## What is required
What you return should be every line below, word for word, and none of the images.

Dataset entries:
· · · · ·
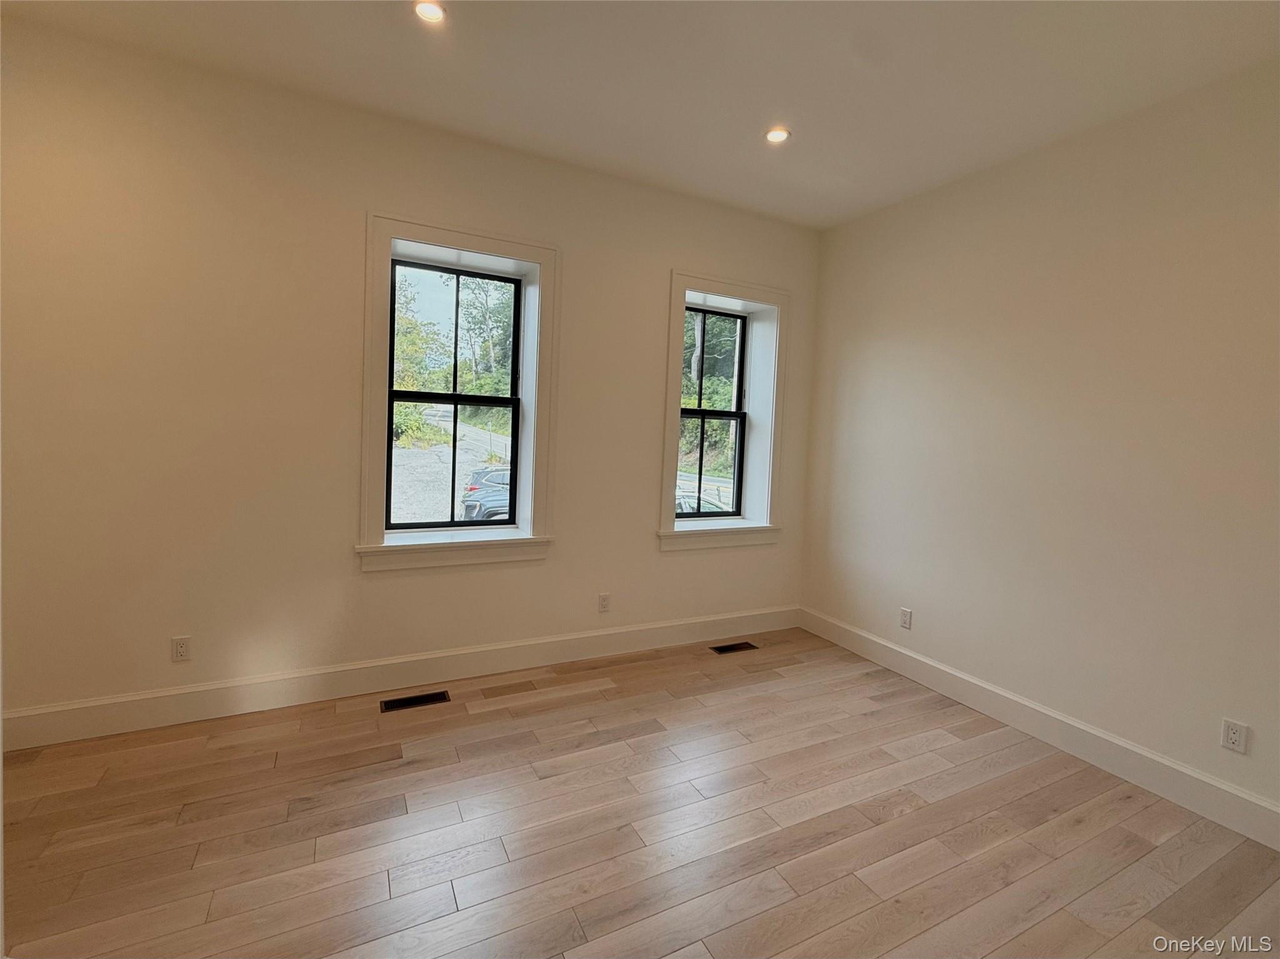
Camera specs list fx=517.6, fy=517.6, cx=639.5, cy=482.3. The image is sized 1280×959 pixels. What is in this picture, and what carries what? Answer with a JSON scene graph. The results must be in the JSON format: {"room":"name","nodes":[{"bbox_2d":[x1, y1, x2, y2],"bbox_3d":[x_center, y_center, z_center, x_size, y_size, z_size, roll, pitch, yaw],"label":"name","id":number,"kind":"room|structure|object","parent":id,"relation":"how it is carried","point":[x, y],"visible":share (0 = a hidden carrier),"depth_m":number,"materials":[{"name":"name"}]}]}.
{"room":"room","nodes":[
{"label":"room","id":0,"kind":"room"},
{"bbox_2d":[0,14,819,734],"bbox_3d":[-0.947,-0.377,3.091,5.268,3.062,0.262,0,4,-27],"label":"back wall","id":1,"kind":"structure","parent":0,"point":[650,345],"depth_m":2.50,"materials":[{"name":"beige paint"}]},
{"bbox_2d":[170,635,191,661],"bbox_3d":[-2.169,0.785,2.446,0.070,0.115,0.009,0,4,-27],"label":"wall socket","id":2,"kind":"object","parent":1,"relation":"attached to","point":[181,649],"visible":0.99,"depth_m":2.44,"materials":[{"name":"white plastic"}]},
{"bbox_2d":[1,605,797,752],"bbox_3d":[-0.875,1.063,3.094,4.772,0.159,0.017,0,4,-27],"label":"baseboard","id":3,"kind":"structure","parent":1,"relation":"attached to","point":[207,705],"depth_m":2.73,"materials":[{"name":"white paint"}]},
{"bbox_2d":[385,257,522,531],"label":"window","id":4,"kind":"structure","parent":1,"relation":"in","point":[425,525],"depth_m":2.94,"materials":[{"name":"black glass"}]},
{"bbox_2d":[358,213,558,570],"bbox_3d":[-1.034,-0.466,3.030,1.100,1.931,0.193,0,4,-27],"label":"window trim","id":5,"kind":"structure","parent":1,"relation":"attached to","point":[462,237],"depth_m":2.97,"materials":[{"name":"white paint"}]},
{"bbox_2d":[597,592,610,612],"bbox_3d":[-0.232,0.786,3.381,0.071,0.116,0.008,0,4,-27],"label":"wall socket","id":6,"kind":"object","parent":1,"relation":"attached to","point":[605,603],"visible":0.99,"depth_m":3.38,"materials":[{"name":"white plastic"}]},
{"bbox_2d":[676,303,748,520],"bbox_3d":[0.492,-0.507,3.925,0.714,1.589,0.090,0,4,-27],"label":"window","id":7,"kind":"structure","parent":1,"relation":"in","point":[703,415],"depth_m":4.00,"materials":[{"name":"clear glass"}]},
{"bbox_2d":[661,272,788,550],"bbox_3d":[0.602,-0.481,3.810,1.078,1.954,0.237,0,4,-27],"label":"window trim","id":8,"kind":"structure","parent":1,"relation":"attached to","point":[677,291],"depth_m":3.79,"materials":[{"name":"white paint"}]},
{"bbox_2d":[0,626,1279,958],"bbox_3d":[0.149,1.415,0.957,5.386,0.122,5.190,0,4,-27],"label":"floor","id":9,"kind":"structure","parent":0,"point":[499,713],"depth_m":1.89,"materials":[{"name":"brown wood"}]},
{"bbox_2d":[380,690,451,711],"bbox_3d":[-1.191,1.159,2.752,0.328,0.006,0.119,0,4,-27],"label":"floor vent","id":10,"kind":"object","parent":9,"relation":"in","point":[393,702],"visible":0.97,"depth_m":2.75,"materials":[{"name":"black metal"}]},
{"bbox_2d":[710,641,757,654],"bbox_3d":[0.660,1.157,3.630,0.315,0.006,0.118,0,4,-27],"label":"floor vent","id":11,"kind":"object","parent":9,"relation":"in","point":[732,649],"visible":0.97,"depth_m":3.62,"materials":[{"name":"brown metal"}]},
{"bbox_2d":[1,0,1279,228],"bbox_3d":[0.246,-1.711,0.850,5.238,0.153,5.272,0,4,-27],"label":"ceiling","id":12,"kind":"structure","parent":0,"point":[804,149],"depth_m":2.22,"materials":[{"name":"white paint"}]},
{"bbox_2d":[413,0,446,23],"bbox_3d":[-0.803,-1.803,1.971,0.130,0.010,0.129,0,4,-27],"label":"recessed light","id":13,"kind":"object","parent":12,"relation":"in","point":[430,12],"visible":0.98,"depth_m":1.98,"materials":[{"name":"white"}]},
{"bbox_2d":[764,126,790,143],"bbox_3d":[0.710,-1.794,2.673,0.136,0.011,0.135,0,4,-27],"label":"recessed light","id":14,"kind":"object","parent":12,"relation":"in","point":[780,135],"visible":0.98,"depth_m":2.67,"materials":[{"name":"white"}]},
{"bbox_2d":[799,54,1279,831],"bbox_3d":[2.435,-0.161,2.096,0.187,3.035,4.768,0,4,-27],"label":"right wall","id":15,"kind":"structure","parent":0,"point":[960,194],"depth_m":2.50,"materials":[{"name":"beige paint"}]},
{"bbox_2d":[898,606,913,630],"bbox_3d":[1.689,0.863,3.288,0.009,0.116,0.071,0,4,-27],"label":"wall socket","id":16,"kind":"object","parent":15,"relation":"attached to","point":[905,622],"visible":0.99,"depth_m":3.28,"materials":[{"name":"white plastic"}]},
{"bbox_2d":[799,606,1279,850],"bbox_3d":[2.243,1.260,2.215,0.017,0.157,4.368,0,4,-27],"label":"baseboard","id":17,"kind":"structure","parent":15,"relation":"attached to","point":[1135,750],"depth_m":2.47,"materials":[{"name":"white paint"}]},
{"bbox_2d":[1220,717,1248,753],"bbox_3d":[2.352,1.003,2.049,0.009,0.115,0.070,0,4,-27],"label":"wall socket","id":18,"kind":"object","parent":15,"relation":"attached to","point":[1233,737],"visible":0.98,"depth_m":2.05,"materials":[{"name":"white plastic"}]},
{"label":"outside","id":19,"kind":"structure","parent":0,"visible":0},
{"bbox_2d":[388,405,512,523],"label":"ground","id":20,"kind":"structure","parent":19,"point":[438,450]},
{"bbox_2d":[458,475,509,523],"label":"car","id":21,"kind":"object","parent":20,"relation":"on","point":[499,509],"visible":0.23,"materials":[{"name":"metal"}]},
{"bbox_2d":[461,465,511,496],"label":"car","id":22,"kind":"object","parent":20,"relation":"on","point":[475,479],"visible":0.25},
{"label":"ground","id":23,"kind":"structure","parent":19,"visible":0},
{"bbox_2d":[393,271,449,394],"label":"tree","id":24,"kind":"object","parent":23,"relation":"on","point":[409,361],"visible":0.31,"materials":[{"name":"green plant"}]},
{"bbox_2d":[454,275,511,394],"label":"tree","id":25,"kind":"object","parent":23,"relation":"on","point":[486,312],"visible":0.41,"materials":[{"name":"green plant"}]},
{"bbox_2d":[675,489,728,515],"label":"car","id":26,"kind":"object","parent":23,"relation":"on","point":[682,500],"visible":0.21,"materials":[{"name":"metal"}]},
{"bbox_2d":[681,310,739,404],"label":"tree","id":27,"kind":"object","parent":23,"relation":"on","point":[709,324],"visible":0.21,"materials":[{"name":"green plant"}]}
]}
· · · · ·
## Exercise output
Camera specs list fx=517.6, fy=517.6, cx=639.5, cy=482.3. The image is sized 1280×959 pixels. What is in this picture, and what carries what? Answer with a JSON scene graph. The results must be in the JSON format: {"room":"name","nodes":[{"bbox_2d":[x1, y1, x2, y2],"bbox_3d":[x_center, y_center, z_center, x_size, y_size, z_size, roll, pitch, yaw],"label":"name","id":number,"kind":"room|structure|object","parent":id,"relation":"how it is carried","point":[x, y],"visible":share (0 = a hidden carrier),"depth_m":number,"materials":[{"name":"name"}]}]}.
{"room":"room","nodes":[
{"label":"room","id":0,"kind":"room"},
{"bbox_2d":[0,14,819,734],"bbox_3d":[-0.947,-0.377,3.091,5.268,3.062,0.262,0,4,-27],"label":"back wall","id":1,"kind":"structure","parent":0,"point":[650,345],"depth_m":2.50,"materials":[{"name":"beige paint"}]},
{"bbox_2d":[170,635,191,661],"bbox_3d":[-2.169,0.785,2.446,0.070,0.115,0.009,0,4,-27],"label":"wall socket","id":2,"kind":"object","parent":1,"relation":"attached to","point":[181,649],"visible":0.99,"depth_m":2.44,"materials":[{"name":"white plastic"}]},
{"bbox_2d":[1,605,797,752],"bbox_3d":[-0.875,1.063,3.094,4.772,0.159,0.017,0,4,-27],"label":"baseboard","id":3,"kind":"structure","parent":1,"relation":"attached to","point":[207,705],"depth_m":2.73,"materials":[{"name":"white paint"}]},
{"bbox_2d":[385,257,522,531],"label":"window","id":4,"kind":"structure","parent":1,"relation":"in","point":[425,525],"depth_m":2.94,"materials":[{"name":"black glass"}]},
{"bbox_2d":[358,213,558,570],"bbox_3d":[-1.034,-0.466,3.030,1.100,1.931,0.193,0,4,-27],"label":"window trim","id":5,"kind":"structure","parent":1,"relation":"attached to","point":[462,237],"depth_m":2.97,"materials":[{"name":"white paint"}]},
{"bbox_2d":[597,592,610,612],"bbox_3d":[-0.232,0.786,3.381,0.071,0.116,0.008,0,4,-27],"label":"wall socket","id":6,"kind":"object","parent":1,"relation":"attached to","point":[605,603],"visible":0.99,"depth_m":3.38,"materials":[{"name":"white plastic"}]},
{"bbox_2d":[676,303,748,520],"bbox_3d":[0.492,-0.507,3.925,0.714,1.589,0.090,0,4,-27],"label":"window","id":7,"kind":"structure","parent":1,"relation":"in","point":[703,415],"depth_m":4.00,"materials":[{"name":"clear glass"}]},
{"bbox_2d":[661,272,788,550],"bbox_3d":[0.602,-0.481,3.810,1.078,1.954,0.237,0,4,-27],"label":"window trim","id":8,"kind":"structure","parent":1,"relation":"attached to","point":[677,291],"depth_m":3.79,"materials":[{"name":"white paint"}]},
{"bbox_2d":[0,626,1279,958],"bbox_3d":[0.149,1.415,0.957,5.386,0.122,5.190,0,4,-27],"label":"floor","id":9,"kind":"structure","parent":0,"point":[499,713],"depth_m":1.89,"materials":[{"name":"brown wood"}]},
{"bbox_2d":[380,690,451,711],"bbox_3d":[-1.191,1.159,2.752,0.328,0.006,0.119,0,4,-27],"label":"floor vent","id":10,"kind":"object","parent":9,"relation":"in","point":[393,702],"visible":0.97,"depth_m":2.75,"materials":[{"name":"black metal"}]},
{"bbox_2d":[710,641,757,654],"bbox_3d":[0.660,1.157,3.630,0.315,0.006,0.118,0,4,-27],"label":"floor vent","id":11,"kind":"object","parent":9,"relation":"in","point":[732,649],"visible":0.97,"depth_m":3.62,"materials":[{"name":"brown metal"}]},
{"bbox_2d":[1,0,1279,228],"bbox_3d":[0.246,-1.711,0.850,5.238,0.153,5.272,0,4,-27],"label":"ceiling","id":12,"kind":"structure","parent":0,"point":[804,149],"depth_m":2.22,"materials":[{"name":"white paint"}]},
{"bbox_2d":[413,0,446,23],"bbox_3d":[-0.803,-1.803,1.971,0.130,0.010,0.129,0,4,-27],"label":"recessed light","id":13,"kind":"object","parent":12,"relation":"in","point":[430,12],"visible":0.98,"depth_m":1.98,"materials":[{"name":"white"}]},
{"bbox_2d":[764,126,790,143],"bbox_3d":[0.710,-1.794,2.673,0.136,0.011,0.135,0,4,-27],"label":"recessed light","id":14,"kind":"object","parent":12,"relation":"in","point":[780,135],"visible":0.98,"depth_m":2.67,"materials":[{"name":"white"}]},
{"bbox_2d":[799,54,1279,831],"bbox_3d":[2.435,-0.161,2.096,0.187,3.035,4.768,0,4,-27],"label":"right wall","id":15,"kind":"structure","parent":0,"point":[960,194],"depth_m":2.50,"materials":[{"name":"beige paint"}]},
{"bbox_2d":[898,606,913,630],"bbox_3d":[1.689,0.863,3.288,0.009,0.116,0.071,0,4,-27],"label":"wall socket","id":16,"kind":"object","parent":15,"relation":"attached to","point":[905,622],"visible":0.99,"depth_m":3.28,"materials":[{"name":"white plastic"}]},
{"bbox_2d":[799,606,1279,850],"bbox_3d":[2.243,1.260,2.215,0.017,0.157,4.368,0,4,-27],"label":"baseboard","id":17,"kind":"structure","parent":15,"relation":"attached to","point":[1135,750],"depth_m":2.47,"materials":[{"name":"white paint"}]},
{"bbox_2d":[1220,717,1248,753],"bbox_3d":[2.352,1.003,2.049,0.009,0.115,0.070,0,4,-27],"label":"wall socket","id":18,"kind":"object","parent":15,"relation":"attached to","point":[1233,737],"visible":0.98,"depth_m":2.05,"materials":[{"name":"white plastic"}]},
{"label":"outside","id":19,"kind":"structure","parent":0,"visible":0},
{"bbox_2d":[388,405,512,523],"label":"ground","id":20,"kind":"structure","parent":19,"point":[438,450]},
{"bbox_2d":[458,475,509,523],"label":"car","id":21,"kind":"object","parent":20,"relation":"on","point":[499,509],"visible":0.23,"materials":[{"name":"metal"}]},
{"bbox_2d":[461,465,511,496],"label":"car","id":22,"kind":"object","parent":20,"relation":"on","point":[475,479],"visible":0.25},
{"label":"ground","id":23,"kind":"structure","parent":19,"visible":0},
{"bbox_2d":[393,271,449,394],"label":"tree","id":24,"kind":"object","parent":23,"relation":"on","point":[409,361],"visible":0.31,"materials":[{"name":"green plant"}]},
{"bbox_2d":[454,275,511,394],"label":"tree","id":25,"kind":"object","parent":23,"relation":"on","point":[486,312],"visible":0.41,"materials":[{"name":"green plant"}]},
{"bbox_2d":[675,489,728,515],"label":"car","id":26,"kind":"object","parent":23,"relation":"on","point":[682,500],"visible":0.21,"materials":[{"name":"metal"}]},
{"bbox_2d":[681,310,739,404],"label":"tree","id":27,"kind":"object","parent":23,"relation":"on","point":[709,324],"visible":0.21,"materials":[{"name":"green plant"}]}
]}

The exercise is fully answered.